Question

The situation

I'll try to explain my Problem with a small example. I have a class that manages a view-stack. Replaces views shows and initializes them etc.

class ViewManager()
{
    void ReplaceView()
    {
        RemoveView(...);
        InitializeView(...); // this code may call Application.DoEvents()
        AddNewView(...);
    }

    void ShowModalView()
    {
        ShowView();
        Dispatcher.PushFrame()
        ....
        // wait until view can be removed
        RemoveView();
    }

   void RemoveView()
   {
     ...
   }
   // ... more functions
}

Because the ViewManager does a lot with UI elements, other Threads uses the ViewManager through Dispatcher.Invoke.

Dispatcher.Invoke(new Action(() => m_viewManager.Remove(someView)));

If now multiple threads Invoke actions on the ViewManager, and one of them calls deep down somewhere in the code Application.DoEvents or DispatcherPushFrame, a second MessageLoop is spawned that will invoke another method o n the view Manager.

The Problem:

  • ShowModalView is called and calls PushFrame.
  • During ShowModalView another thread calls ShowModalView or ReplaceView.
  • Because the new message loop executes all tasks queued to the dispatcher this method are also executed.
  • Therefore two methods of the ViewManager are executed "at the same time" - or better because it is the same thread - nested in each other.

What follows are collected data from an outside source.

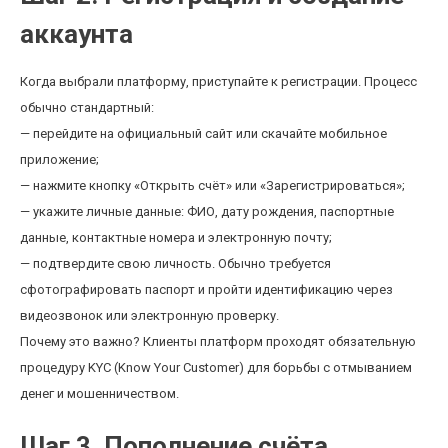
аккаунта
Когда выбрали платформу, приступайте к регистрации. Процесс
обычно стандартный:
— перейдите на официальный сайт или скачайте мобильное
приложение;
— нажмите кнопку «Открыть счёт» или «Зарегистрироваться»;
— укажите личные данные: ФИО, дату рождения, паспортные
данные, контактные номера и электронную почту;
— подтвердите свою личность. Обычно требуется
сфотографировать паспорт и пройти идентификацию через
видеозвонок или электронную проверку.
Почему это важно? Клиенты платформ проходят обязательную
процедуру KYC (Know Your Customer) для борьбы с отмыванием
денег и мошенничеством.
Шаг 3. Пополнение счёта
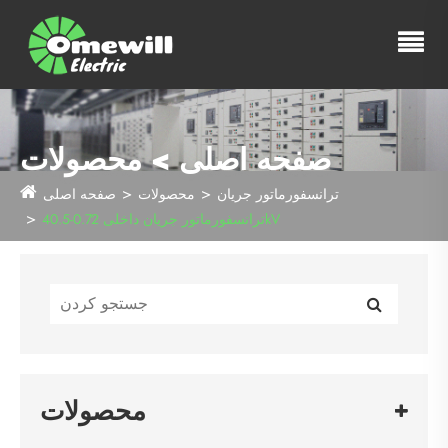
صفحه اصلی > محصولات
ترانسفورماتور جریان
محصولات
صفحه اصلی
ترانسفورماتور جریان داخلی 0.72-40.5kV
محصولات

Locking inside the ViewManager is useless, because it is all the same thread. A semaphore might freeze the UI thread, because during the Message loop of the "ShowModalView" another thread can invoke ShowModalView on the dispatcher and that will freeze the UI thread.

The Questions:

  • During the "ShowModalView" the UI thread should handle input / paint etc but should not handle other tasks invoked through "Dispatcher.Invoke" Is this possible?
  • Do you have other Ideas to solve this problem?

Thank you for your hints and answers

Manuel

EDIT: One solution might be to get rid of all DoEvents and PushFrame code. This is very hard to achieve but probably the only right solution. This post explains a part of my Problem

Use of Application.DoEvents

Was it helpful?

Solution

As Servy said, get rid of Application.DoEvents() and Dispatcher.PushFrame is the only clean solution. Sometimes this will cause a lot of refactoring but it is worth the effort.